Ainsi donc, voilà où Revali se cachait toutes les fois où je l'ai suivie… Je me demandais bien d'où elle tenait cette capacité de disparaitre complètement du château. Quelle intelligente petite garce. Se dit Rogue intérieurement.
-« Si vous voulez mon avis, Albus, je pense que Miss Revali ne joue pas simplement de douces mélodies pendant ses petites « retraites intimes ». Je crois qu'elle y fait bien d'autres choses. Il y a quelques semaines, son état physique s'était nettement détérioré. Comme si elle passait ses nuits à travailler sur un projet. Car je doute sérieusement que l'on puisse se mettre dans un état pareil pour jouer d'un instrument. Non, Albus, vous pouvez me croire, ses cheveux gras ne trompaient pas. Elle fait des potions. Et je doute que ce soit tout. » lança le maitre des potions, suspicieux.
-« Mhm effectivement, ton raisonnement me parait juste, mon ami… Surveille là, vois où elle peut se cacher. J'aimerais en savoir plus sur ses activités, fussent-t'elles dangereuses ou non. » missionna Dumbledore au jeune sorcier en face de lui. « Cette jeune femme me parait de plus en plus intrigante, je dois dire. Il faut vraiment que j'effectue des recherches sur son passé… Notamment sur ses parents. J'ai été bien trop occupé ces derniers temps pour m'en occuper mais je pense que cela ne peut plus attendre. » Continua-t 'il d'une voix ferme .
Le directeur des serpentards hocha la tête, en accord avec son supérieur.
Oui décidément cette Revali est une énigme. Et, elle l'a prouvé ce soir, une bien « dangereuse » énigme. Se dit Rogue dans sa réflexion.
-« Et que faisons-nous pour Karkaroff, Albus ? Parce que je ne sais pas du tout quel sortilège elle a pu utiliser, cela dépasse mon expertise en Magie Noire. »
-« C'est à ce point catastrophique Severus ? » demanda-t-il en se levant dans l'optique d'aller constater les dégâts de lui-même.
-« Oui Albus, je n'exagère pas » Répondit Rogue en le suivant dans les escaliers en colimaçon.
Tout en essayant de trouver une solution, ils se dirigèrent vers l'infirmerie où ils trouvèrent Karkaroff inconscient.
-« Comment-va notre patient Poppy' ? » s'adressa le vieil homme à l'infirmière des lieux.

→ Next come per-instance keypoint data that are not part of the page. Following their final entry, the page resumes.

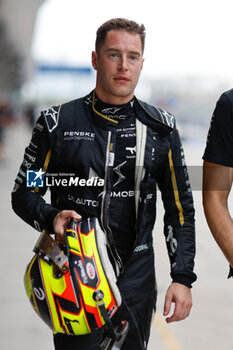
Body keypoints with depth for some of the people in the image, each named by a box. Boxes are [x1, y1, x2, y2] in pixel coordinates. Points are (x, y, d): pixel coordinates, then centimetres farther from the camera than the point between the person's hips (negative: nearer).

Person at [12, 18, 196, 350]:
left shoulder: (160, 128, 5)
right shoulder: (57, 123, 0)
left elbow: (180, 207, 7)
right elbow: (24, 194, 5)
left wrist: (183, 278, 0)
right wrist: (52, 217, -16)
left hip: (136, 282, 2)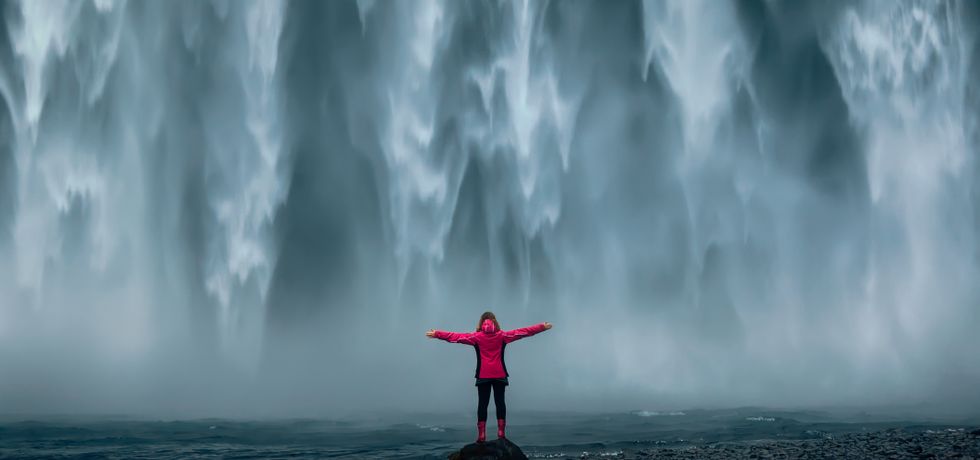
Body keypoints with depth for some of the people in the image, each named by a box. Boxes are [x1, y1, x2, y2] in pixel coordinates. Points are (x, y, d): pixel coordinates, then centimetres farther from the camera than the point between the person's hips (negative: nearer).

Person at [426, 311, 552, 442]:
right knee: (500, 402, 6)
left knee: (482, 403, 1)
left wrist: (437, 334, 2)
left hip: (483, 376, -1)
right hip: (499, 375, 1)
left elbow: (456, 336, -3)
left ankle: (481, 434, -4)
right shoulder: (502, 335, 1)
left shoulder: (477, 337, -2)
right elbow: (523, 331, 3)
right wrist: (542, 327, 6)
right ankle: (501, 432, 0)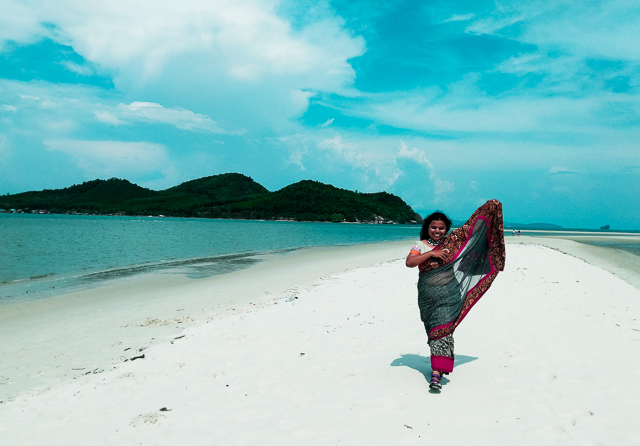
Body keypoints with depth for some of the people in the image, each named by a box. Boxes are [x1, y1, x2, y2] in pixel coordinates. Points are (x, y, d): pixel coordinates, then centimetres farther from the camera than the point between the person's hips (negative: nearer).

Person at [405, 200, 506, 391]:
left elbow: (471, 225, 16)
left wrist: (490, 206, 19)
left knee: (443, 328, -12)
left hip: (449, 293, -1)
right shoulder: (420, 245, 5)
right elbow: (409, 262, -10)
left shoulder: (452, 241, 8)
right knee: (432, 329, 8)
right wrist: (431, 254, -14)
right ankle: (440, 362, 26)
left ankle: (437, 371, -17)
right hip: (427, 294, 1)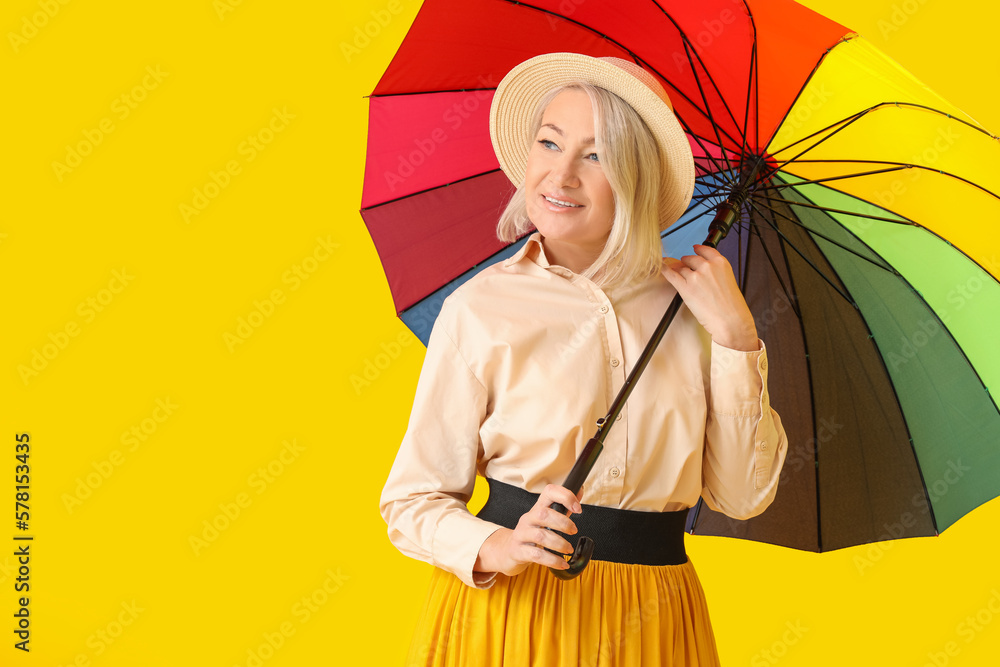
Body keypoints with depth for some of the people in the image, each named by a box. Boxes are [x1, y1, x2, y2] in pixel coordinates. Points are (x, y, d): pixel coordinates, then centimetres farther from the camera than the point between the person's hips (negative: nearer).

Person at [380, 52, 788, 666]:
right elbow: (412, 502, -4)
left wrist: (737, 337, -9)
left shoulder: (687, 304, -1)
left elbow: (742, 495, -2)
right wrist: (495, 549, -22)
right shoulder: (479, 310, -8)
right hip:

-« Je ne sais pas Albus, il est vraiment très faible et déshydraté comme je n'ai jamais vu. Je lui ai fait deux perfusions pour le réhydrater mais sa fièvre ne diminue toujours pas. Je crains qu'il ne passe pas la nuit… » Annonça-t-elle d'un air malheureux.
-« Mhm. » répondit le vieux sorcier avant de lever sa baguette vers le corps inanimé.
Il prononça quelques paroles inintelligibles et, sortirent de sa baguette, quelques brins dorés qui vinrent entourer le malade, formant un halo autour de lui. Le reflet doré disparut progressivement et la respiration du directeur de Durmstrang se ralentit.
-« Qu'avez-vous fait Albus ? » demanda Pomfresh, les yeux écarquillés. « Sa respiration s'est nettement améliorée.
-Un sort de stase humaine, Poppy. Cela devrait nous laisser le temps de trouver le remède à son état. » lui répondit-il.
Il se tourna ensuite vers son maître des potions.
-« Severus, puis-je compter sur tes talents et ton intelligence pour travailler sur un moyen de le soigner ? Sa mort dans ces lieux pourrait causer de graves problèmes diplomatiques avec la Bulgarie. Et Merlin sait à quel point nous avons besoin de soutien. Surtout par les temps qui courent » demanda-t'il d'une voix douce.
-« Oui Albus, je m'en charge ».
Il tourna les talons dans une envolée de cape noire, non sans avoir avant jeté un regard assez méprisant au corps de l'homme allongé devant lui. Il sortit de l'infirmerie et bientôt le bruit de ses pas claquant sur le sol disparurent dans le silence de la nuit.